Restate exactly the lines below, from the one containing "देना, ताकि आप हर मुद्दे पर सही राय बना सकें।" through the final line, and leave out the pictures.
EXERCISE DATA section start
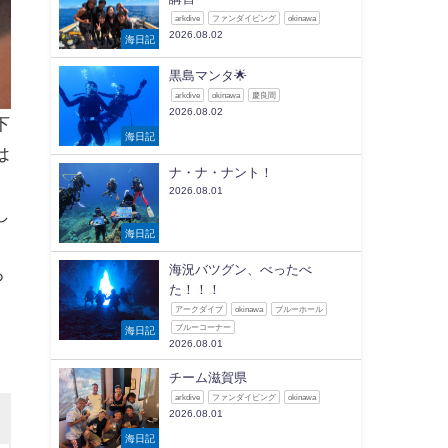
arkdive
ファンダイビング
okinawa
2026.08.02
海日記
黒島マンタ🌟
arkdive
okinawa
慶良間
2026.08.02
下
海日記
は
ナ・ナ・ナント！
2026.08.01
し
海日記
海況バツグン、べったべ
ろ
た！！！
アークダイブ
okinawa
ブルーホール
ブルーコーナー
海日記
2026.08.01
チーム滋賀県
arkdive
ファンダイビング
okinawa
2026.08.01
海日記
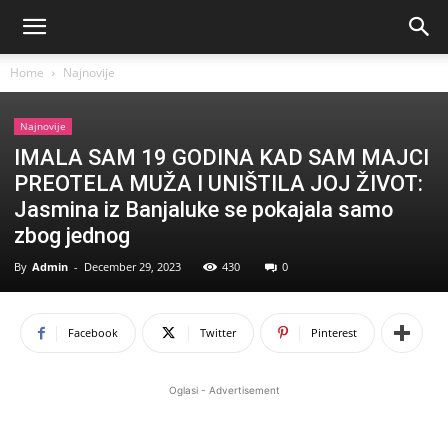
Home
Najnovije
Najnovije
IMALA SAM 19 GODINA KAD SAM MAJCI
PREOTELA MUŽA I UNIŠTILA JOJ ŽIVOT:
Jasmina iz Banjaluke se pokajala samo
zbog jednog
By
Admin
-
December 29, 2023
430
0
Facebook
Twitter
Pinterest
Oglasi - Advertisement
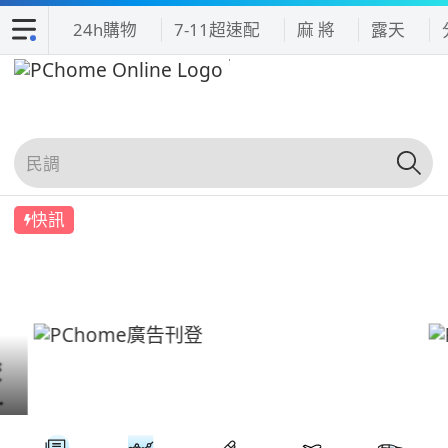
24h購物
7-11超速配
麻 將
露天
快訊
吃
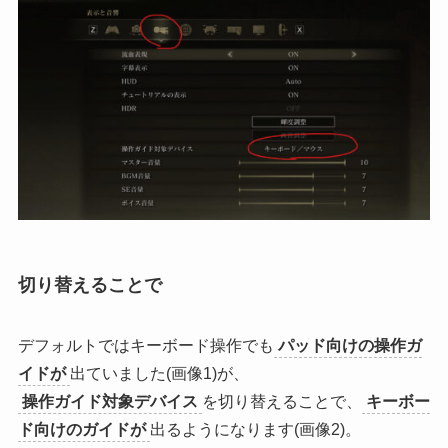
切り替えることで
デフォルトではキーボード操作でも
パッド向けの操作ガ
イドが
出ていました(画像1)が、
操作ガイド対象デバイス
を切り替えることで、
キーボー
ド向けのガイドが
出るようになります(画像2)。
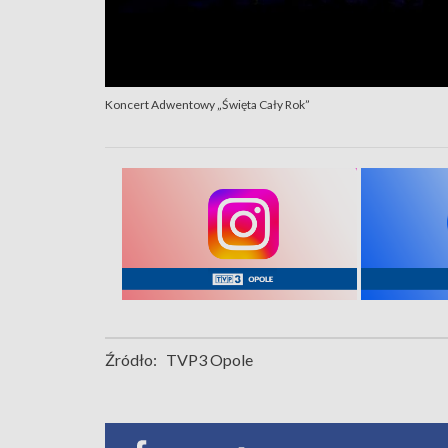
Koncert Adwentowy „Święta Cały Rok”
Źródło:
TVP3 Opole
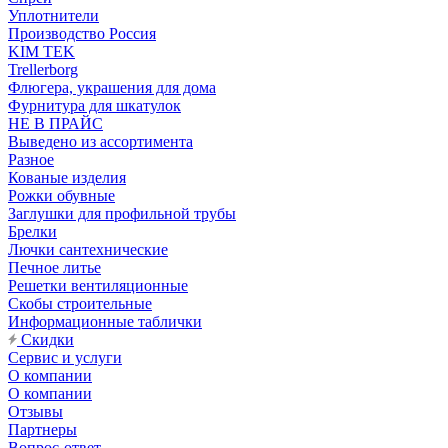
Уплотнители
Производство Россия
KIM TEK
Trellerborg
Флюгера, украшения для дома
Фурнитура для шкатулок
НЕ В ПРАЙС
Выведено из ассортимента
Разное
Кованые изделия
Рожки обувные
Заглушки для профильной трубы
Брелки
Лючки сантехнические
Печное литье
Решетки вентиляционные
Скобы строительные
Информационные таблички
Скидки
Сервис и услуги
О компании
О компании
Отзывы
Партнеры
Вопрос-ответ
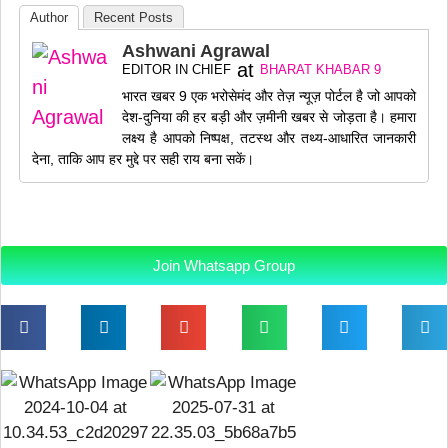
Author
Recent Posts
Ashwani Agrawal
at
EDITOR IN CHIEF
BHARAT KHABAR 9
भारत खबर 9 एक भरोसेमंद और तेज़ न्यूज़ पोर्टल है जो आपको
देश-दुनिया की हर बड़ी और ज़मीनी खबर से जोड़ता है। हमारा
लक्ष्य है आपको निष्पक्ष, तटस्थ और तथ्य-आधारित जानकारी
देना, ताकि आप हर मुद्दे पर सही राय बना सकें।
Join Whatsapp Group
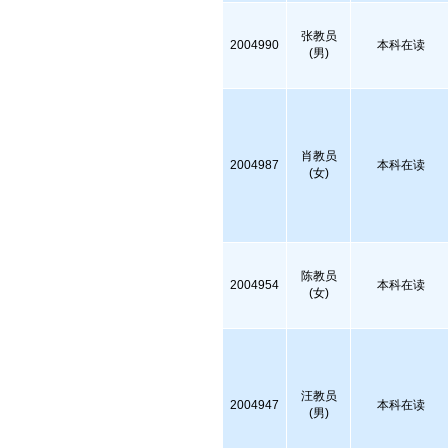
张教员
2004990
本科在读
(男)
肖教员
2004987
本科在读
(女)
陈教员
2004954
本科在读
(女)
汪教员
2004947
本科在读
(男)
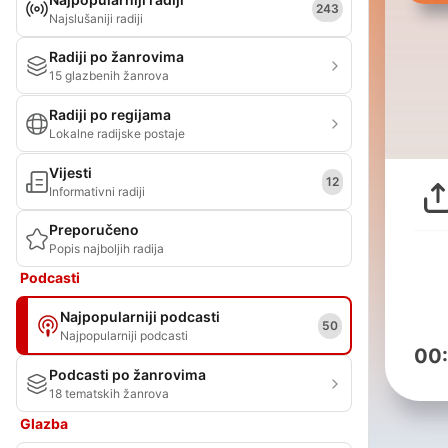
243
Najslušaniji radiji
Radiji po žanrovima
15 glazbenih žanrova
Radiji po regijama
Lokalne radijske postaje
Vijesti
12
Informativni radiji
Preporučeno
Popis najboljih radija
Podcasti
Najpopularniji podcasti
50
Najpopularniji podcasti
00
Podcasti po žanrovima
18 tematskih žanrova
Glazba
EXERCISE DATA section end
SOLUTION FOR THIS EXERCISE ->
देना, ताकि आप हर मुद्दे पर सही राय बना सकें।
Join Whatsapp Group
张教员
2004990
本科在读
(男)
肖教员
2004987
本科在读
(女)
陈教员
2004954
本科在读
(女)
汪教员
2004947
本科在读
(男)
243
Najslušaniji radiji
Radiji po žanrovima
15 glazbenih žanrova
Radiji po regijama
Lokalne radijske postaje
Vijesti
12
Informativni radiji
Preporučeno
Popis najboljih radija
Podcasti
Najpopularniji podcasti
50
Najpopularniji podcasti
00
Podcasti po žanrovima
18 tematskih žanrova
Glazba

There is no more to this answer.